To put it plainly, the new Speaker of the House ensured that Kentucky sales tax revenue would support a theme park that claimed Noah’s Ark saved the dinosaurs from a flood that happened on a planet that was 10,000 years old.
Despite—or perhaps because of—its lack of evidence and disregard by the scientific community, creationism is remarkably popular in America. Even with numbers of admitted believers at an all-time low, a 2017 poll found 38% of Americans believed in some form of God having created humanity within the last 10,000 years.
Johnson has never publicly claimed he is one of these believers, only that he is an evangelical Christian. His press office didn’t return an email requesting clarification on the topic.
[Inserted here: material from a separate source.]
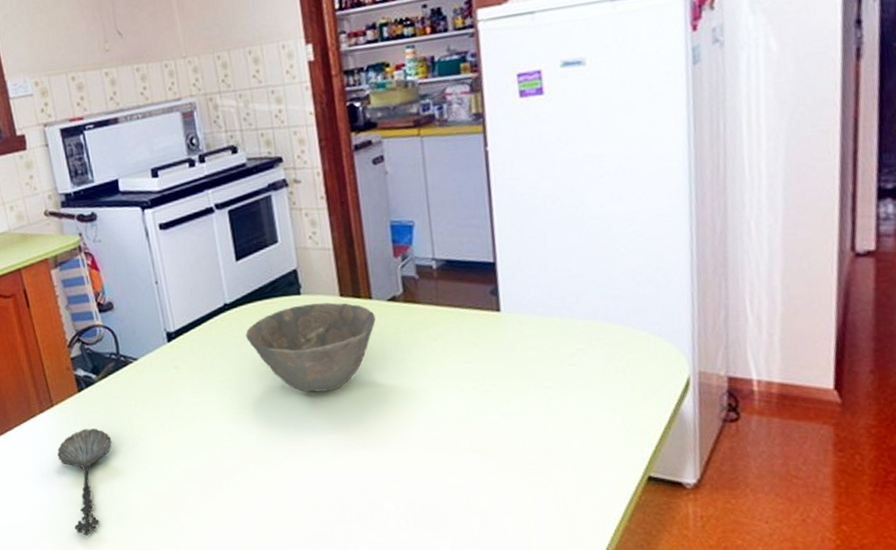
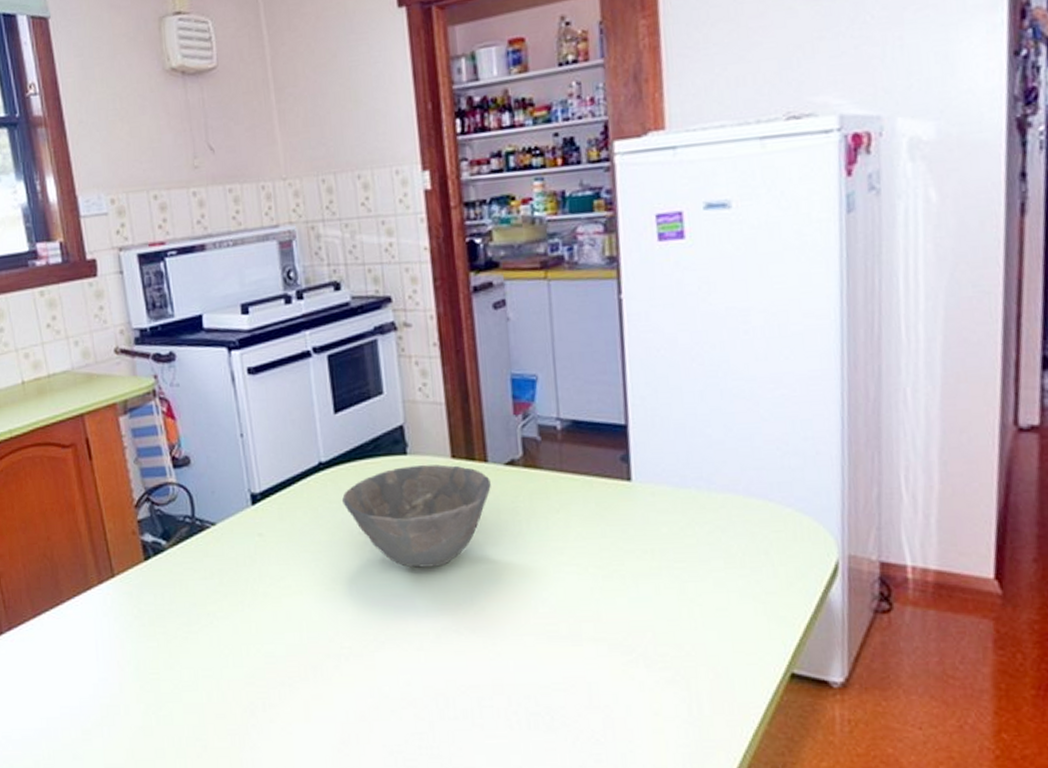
spoon: present [57,428,112,536] -> none [116,604,182,731]

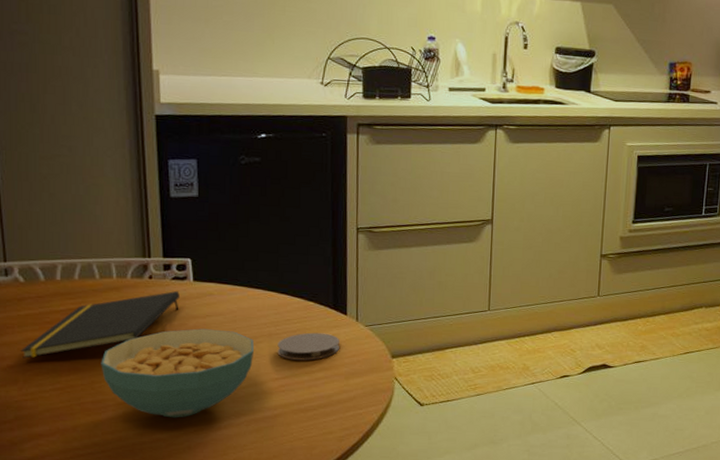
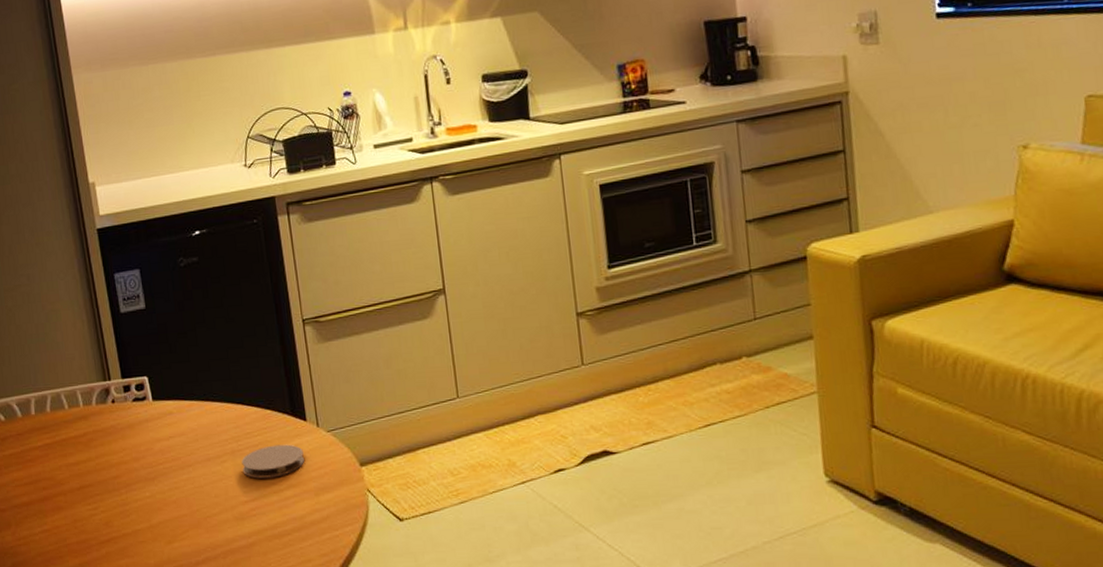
notepad: present [20,290,180,359] -> none [9,413,144,501]
cereal bowl: present [101,328,254,418] -> none [80,451,220,555]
He has only one other article on the Answers in Genesis site, attacking the Supreme Court’s decision to legalize what he deems same-sex “marriage.”
With his new position as Speaker of the House, Johnson won’t just have enormous political influence and sit second in line to the presidency. He will be giving a powerful public voice to Biblical literalism, a belief system often used to justify slavery, discrimination, homophobia, and spousal abuse. He appears to already be taking advantage of the speaker’s pulpit to evangelize, telling the House in his first remarks after winning his election “I believe that scripture and the Bible is very clear that God is the one that raised up each of you and God has allowed us to be brought here to this specific moment and time.”
And He did that in just 10,000 years.